* _ACTIVITY_
Restate the material below, changing each "chart" to "graph" and keeping everything else the same. Omit the pictures from your answer.

* _Recorded data_
•••

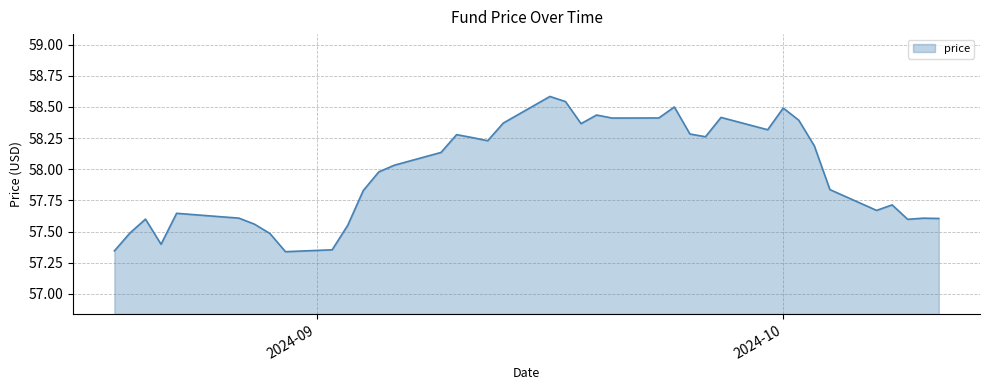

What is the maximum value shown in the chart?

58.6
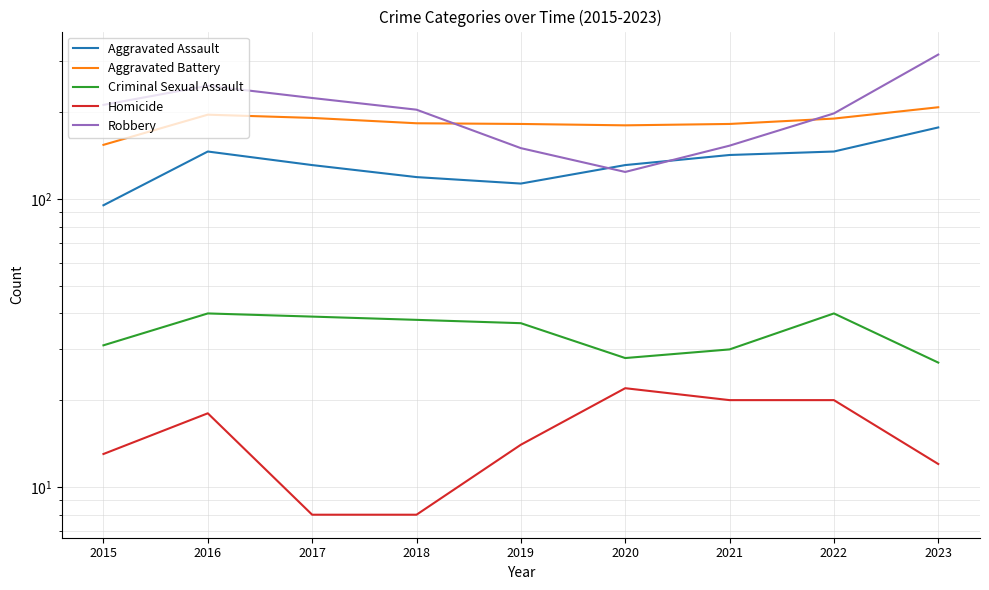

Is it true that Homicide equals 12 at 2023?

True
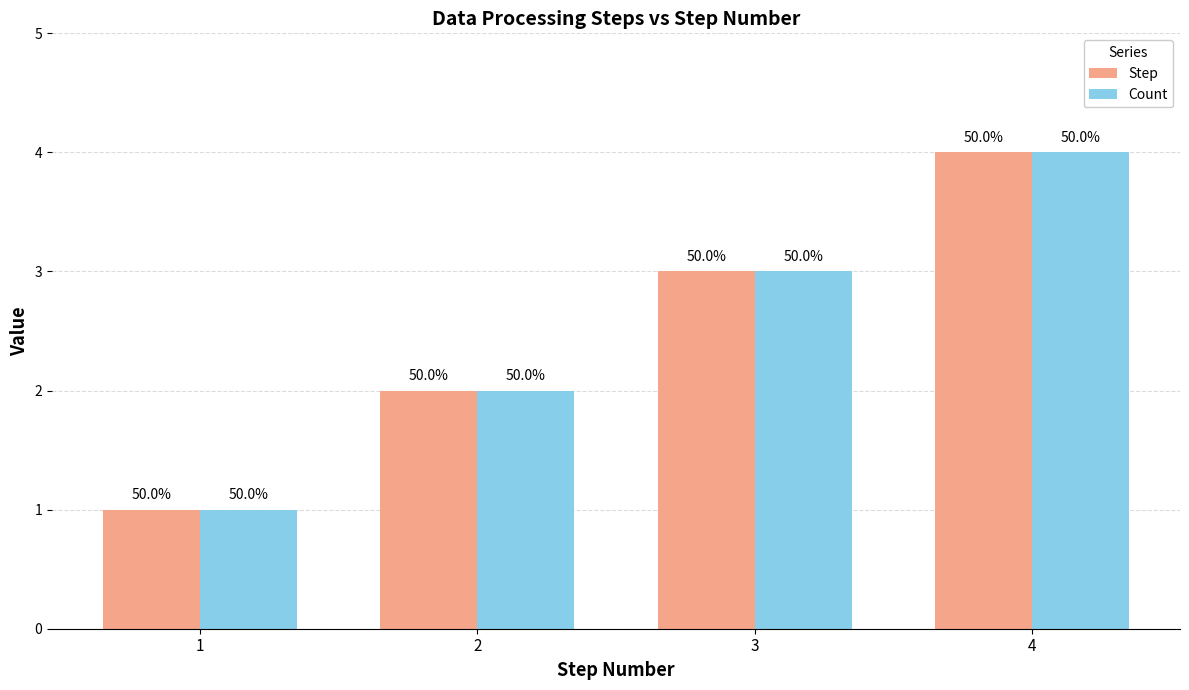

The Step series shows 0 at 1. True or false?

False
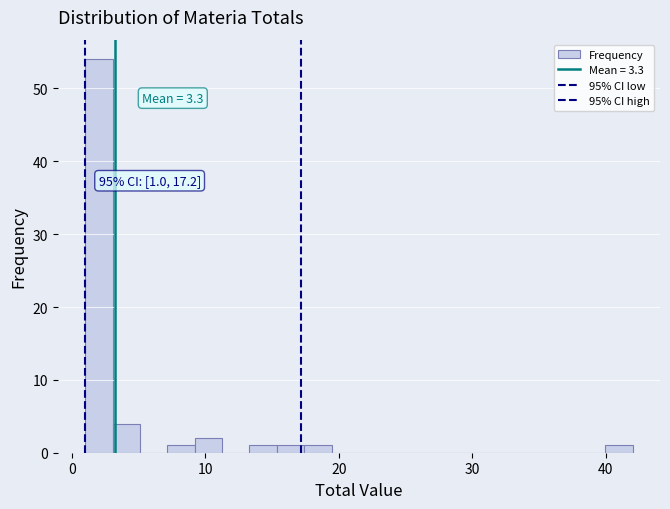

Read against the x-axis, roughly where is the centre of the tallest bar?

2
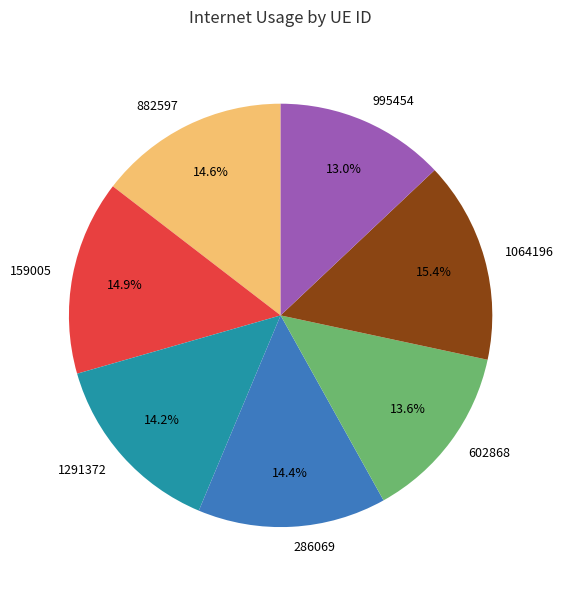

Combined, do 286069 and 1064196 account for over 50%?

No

•••

* _EXERCISE RESPONSE_
What is the maximum value shown in the graph?

58.6

Is it true that Homicide equals 12 at 2023?

True

The Step series shows 0 at 1. True or false?

False

Read against the x-axis, roughly where is the centre of the tallest bar?

2

Combined, do 286069 and 1064196 account for over 50%?

No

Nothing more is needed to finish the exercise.